GRACE AFTER BETRAYAL

By Justin Davis: Three days after the affair came out, Trisha’s brother came to stay with her. Trish and I were already separated, and weren’t talking to each other. Our marriage was on life-support. I had no way of knowing that her brother was in town -- until he showed up at the house in which I was staying.

When my brother-in-law came in the house, I started to apologize. I wanted him to know how sorry I was. I wanted him to know how I wished I could take it back. I wanted him to know how regretful I was that I had betrayed Trisha -- and betrayed him. He didn’t say a word; he just came and gave me a hug. He wrapped his arms around my neck and cried with me. After a few minutes, he just said “I love you”.

Radical grace. What I realized in that moment is that my betrayed brother-in-law had demonstrated a more Christ-like love and grace to me than I had ever extended to him.  My brother in law is gay. I was a pastor. Till then, we’d had a relationship, but it wasn’t based on grace.

When you’re desperate for grace and you’ve messed your life up beyond your ability to fix it, the rules you’ve lived by no longer make sense. I loved my brother-in-law, but in my heart I judged him. I cared deeply for him, but in my mind I thought I was better than him. In my economy, God was getting a better deal with me.

When you think you don’t need radical grace, it is so much easier to withhold it from others. It is easy to judge the drunk on the corner, the single mom on your kid’s field trip, the abusive husband, the lady on food stamps buying cigarettes at the grocery store, the porn addict. It is easy to think that we are more deserving -- more entitled -- to God’s love.

What I realized and continue to realize is I am those people.

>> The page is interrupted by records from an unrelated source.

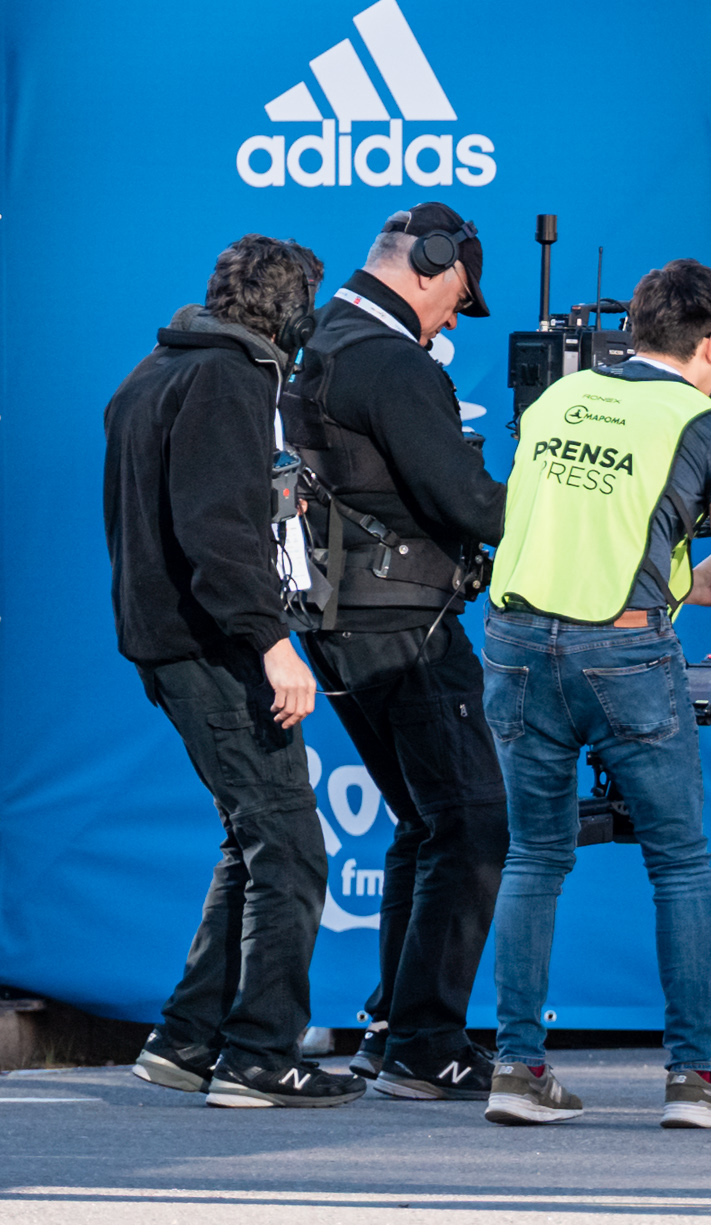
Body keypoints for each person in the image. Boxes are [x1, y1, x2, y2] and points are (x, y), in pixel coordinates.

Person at [477, 259, 711, 1131]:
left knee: (534, 856)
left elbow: (592, 537)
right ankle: (693, 1078)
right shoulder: (703, 425)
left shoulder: (560, 398)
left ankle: (516, 1065)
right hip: (622, 653)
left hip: (516, 644)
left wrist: (694, 576)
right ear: (709, 345)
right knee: (680, 859)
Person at [103, 235, 356, 1109]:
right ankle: (259, 1054)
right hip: (214, 647)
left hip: (171, 643)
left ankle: (187, 1039)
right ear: (293, 314)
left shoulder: (154, 371)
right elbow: (220, 536)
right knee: (288, 845)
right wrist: (273, 644)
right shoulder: (229, 378)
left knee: (252, 840)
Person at [289, 204, 513, 1098]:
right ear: (427, 262)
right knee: (472, 819)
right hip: (402, 626)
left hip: (343, 622)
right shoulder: (389, 360)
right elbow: (465, 500)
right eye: (458, 295)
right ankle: (425, 1038)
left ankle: (393, 1027)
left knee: (428, 820)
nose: (455, 317)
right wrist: (558, 511)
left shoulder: (327, 342)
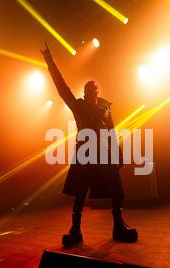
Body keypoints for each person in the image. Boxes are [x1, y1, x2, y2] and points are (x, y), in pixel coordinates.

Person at [40, 43, 138, 247]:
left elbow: (111, 131)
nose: (90, 91)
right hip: (85, 154)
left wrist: (118, 154)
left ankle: (118, 226)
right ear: (84, 93)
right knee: (79, 193)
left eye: (93, 88)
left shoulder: (106, 108)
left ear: (97, 91)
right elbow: (62, 88)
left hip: (104, 154)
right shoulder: (78, 106)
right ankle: (75, 229)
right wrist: (50, 62)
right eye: (87, 89)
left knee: (116, 191)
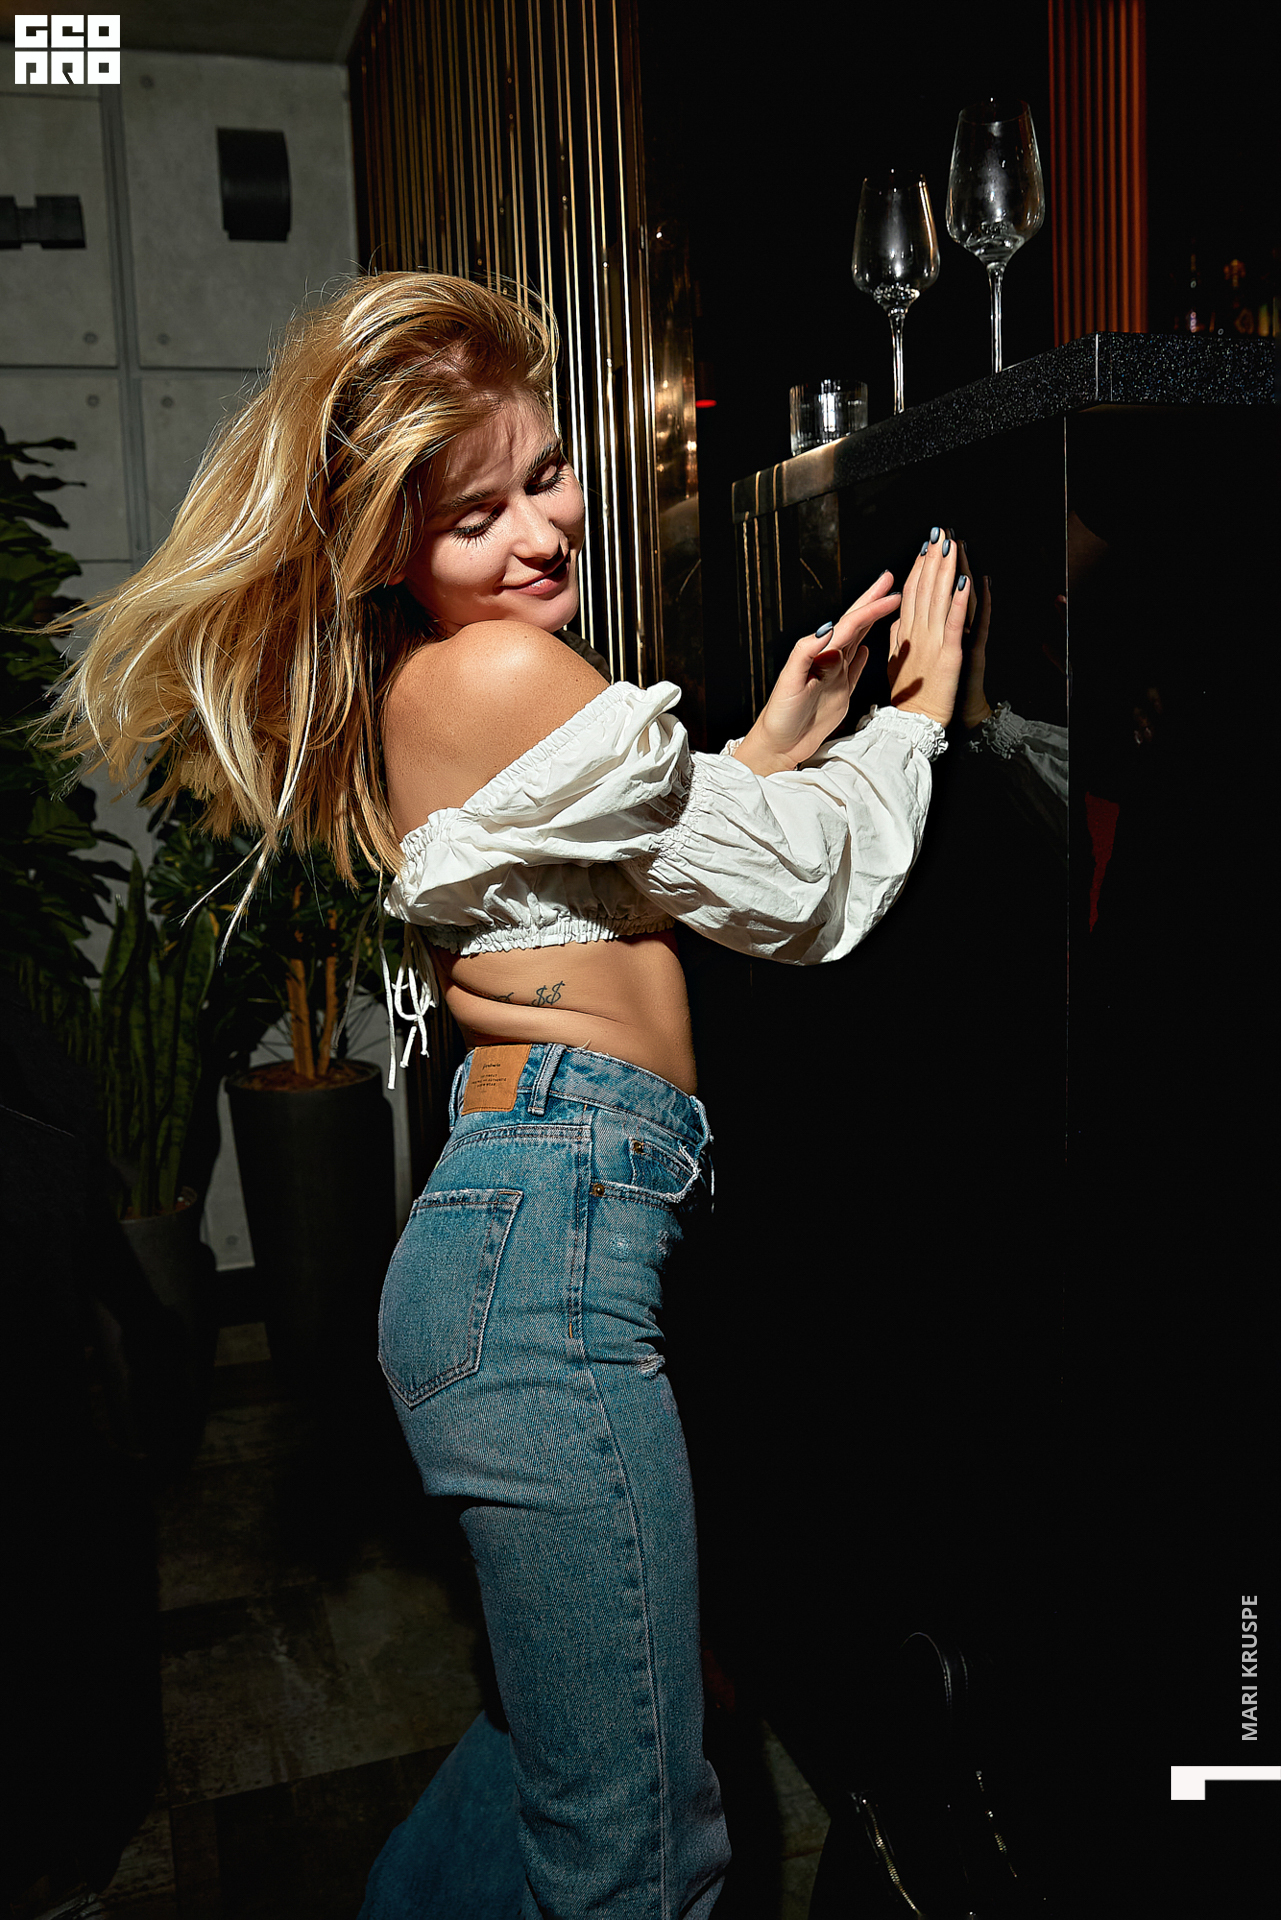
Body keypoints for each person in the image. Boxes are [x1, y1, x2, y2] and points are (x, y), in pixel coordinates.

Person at [44, 272, 967, 1918]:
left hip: (533, 1234)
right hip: (544, 1253)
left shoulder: (454, 681)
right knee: (639, 1847)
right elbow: (798, 890)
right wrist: (913, 726)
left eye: (545, 475)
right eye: (475, 516)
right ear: (389, 542)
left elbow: (633, 876)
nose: (539, 532)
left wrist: (770, 737)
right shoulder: (493, 673)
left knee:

I am the drunk, the porn addict, the prostitute, the abusive husband, the crack addict. I am them, and I need grace.

Do I agree with my brother-in-laws lifestyle? No. But that is the scandalous and audacious thing about grace: it is unconditional. It is unending and undeserved mercy. It has nothing to do with agreeing with a lifestyle or dispensing what someone deserves, or proving a point or being right. Grace flies in the face of all of that.

What kind of grace does it take to hug your sister’s husband three days after he’s admitted to an affair? What kind of grace does it take to say I love you to someone who’s betrayed you so deeply? Radical grace. My brother-in-law gave me something that day that I didn’t deserve and could never repay…and he extended more to me than I had ever been willing to extend to him.

And I am forever grateful.

Do you have trouble realizing your need for radical grace? Do you have trouble extending radical grace to others?